▶ _REQUISITOS DEL EJERCICIO_: Indica cuántas líneas de las entradas de abajo contienen la cadena "keys", teniendo en cuenta mayúsculas y minúsculas. Responde únicamente con el número.

▶ _ENTRADAS PROPORCIONADAS_:
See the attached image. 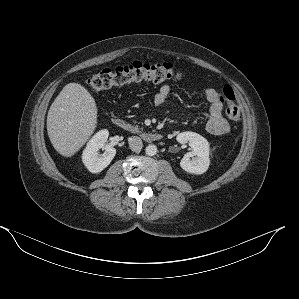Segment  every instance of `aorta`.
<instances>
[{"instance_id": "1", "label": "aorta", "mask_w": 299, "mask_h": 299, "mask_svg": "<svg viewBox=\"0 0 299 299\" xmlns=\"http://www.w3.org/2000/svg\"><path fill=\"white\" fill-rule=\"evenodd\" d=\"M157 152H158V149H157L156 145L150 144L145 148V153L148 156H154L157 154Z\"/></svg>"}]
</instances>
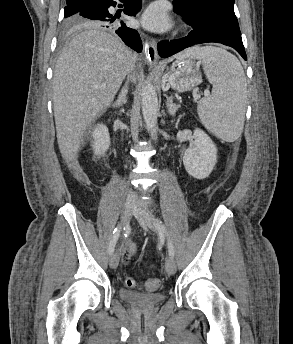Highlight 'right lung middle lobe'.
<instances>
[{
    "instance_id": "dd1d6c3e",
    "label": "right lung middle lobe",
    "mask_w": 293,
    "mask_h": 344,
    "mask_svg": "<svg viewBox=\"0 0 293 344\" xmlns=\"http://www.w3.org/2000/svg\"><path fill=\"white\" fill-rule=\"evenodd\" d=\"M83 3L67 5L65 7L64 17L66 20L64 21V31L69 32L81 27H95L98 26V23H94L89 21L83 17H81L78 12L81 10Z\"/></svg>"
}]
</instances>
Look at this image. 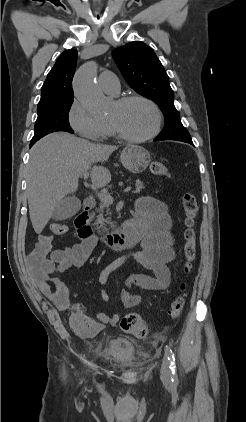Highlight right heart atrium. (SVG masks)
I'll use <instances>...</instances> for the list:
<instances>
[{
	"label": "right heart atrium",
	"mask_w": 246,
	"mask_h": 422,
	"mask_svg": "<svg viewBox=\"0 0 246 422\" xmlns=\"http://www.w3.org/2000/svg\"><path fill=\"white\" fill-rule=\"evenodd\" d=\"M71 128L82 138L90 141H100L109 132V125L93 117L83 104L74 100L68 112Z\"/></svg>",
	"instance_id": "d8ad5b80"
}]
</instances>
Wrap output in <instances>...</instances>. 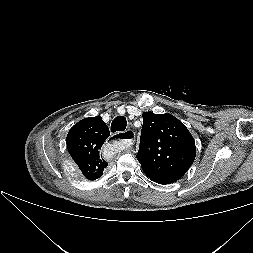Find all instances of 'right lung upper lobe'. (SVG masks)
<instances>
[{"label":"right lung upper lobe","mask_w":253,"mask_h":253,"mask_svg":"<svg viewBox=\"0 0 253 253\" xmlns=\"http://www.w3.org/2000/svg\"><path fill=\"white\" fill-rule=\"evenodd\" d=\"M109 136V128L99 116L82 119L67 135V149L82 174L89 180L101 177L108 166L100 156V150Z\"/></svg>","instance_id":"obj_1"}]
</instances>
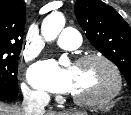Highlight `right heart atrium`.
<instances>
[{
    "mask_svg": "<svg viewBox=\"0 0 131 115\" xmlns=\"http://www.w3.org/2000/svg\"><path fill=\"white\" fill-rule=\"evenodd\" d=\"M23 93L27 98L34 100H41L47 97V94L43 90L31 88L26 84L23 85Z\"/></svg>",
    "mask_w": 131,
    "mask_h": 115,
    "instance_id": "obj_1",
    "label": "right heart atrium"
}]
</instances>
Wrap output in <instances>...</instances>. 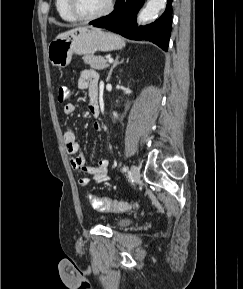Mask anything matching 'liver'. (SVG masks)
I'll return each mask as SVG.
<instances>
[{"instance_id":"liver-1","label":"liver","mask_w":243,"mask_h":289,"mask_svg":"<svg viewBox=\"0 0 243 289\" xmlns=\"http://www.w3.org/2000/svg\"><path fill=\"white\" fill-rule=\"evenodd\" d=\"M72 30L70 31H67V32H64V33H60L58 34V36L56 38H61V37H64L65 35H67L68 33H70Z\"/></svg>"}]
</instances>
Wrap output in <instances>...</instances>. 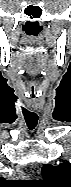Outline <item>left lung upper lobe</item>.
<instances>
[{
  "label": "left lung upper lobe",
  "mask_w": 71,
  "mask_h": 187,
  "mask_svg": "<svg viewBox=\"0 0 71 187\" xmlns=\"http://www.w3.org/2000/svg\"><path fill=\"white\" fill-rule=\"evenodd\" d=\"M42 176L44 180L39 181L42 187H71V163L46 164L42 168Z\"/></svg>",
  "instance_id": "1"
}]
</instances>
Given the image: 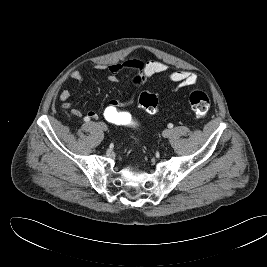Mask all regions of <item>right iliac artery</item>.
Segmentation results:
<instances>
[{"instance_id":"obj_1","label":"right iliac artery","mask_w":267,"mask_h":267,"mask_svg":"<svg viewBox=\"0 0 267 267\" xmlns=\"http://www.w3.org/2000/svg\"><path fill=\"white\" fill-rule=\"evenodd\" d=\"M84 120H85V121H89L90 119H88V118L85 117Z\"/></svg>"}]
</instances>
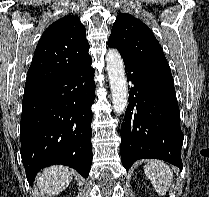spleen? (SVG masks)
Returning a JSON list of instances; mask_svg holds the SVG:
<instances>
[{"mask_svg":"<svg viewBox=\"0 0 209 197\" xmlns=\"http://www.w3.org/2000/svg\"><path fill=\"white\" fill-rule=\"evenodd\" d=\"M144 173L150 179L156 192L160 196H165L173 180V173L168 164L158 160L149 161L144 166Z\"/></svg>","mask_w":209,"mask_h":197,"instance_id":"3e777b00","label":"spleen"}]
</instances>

--

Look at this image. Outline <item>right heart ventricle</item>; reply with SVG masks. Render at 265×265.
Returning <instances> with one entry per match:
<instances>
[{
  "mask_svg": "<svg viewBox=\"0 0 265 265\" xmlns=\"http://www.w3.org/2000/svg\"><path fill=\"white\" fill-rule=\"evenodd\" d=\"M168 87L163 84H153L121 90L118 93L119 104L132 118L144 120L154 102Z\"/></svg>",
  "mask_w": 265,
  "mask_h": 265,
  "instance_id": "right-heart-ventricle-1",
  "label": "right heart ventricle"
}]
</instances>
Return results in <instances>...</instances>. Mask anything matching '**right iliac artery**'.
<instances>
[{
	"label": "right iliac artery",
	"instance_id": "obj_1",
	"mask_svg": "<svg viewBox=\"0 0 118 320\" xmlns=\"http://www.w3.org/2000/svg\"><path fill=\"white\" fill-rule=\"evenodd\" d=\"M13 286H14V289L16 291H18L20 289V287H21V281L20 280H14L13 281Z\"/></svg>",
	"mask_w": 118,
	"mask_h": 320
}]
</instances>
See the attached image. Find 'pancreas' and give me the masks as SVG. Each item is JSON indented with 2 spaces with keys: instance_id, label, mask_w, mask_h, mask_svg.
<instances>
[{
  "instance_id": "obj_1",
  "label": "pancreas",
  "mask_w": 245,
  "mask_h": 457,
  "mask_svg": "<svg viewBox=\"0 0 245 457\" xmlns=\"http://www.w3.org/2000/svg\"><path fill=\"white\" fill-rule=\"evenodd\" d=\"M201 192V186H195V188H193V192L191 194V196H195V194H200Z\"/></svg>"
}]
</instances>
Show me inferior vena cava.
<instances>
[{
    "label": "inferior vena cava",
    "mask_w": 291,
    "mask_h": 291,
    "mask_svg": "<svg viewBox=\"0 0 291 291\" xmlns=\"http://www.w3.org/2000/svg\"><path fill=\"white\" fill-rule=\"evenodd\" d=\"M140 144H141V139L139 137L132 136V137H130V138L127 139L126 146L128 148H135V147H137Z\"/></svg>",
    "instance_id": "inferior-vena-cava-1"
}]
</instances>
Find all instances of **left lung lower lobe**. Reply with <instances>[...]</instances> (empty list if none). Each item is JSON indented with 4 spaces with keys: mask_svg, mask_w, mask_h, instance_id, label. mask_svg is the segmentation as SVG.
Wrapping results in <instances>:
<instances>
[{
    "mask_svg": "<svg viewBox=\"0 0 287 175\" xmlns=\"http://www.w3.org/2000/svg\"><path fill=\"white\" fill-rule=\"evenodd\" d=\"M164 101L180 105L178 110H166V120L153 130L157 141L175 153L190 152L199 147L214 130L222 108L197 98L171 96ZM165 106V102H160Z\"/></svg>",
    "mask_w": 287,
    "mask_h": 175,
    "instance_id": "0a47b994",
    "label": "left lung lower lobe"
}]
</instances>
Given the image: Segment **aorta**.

▶ _RESULTADO DEL EJERCICIO_: 2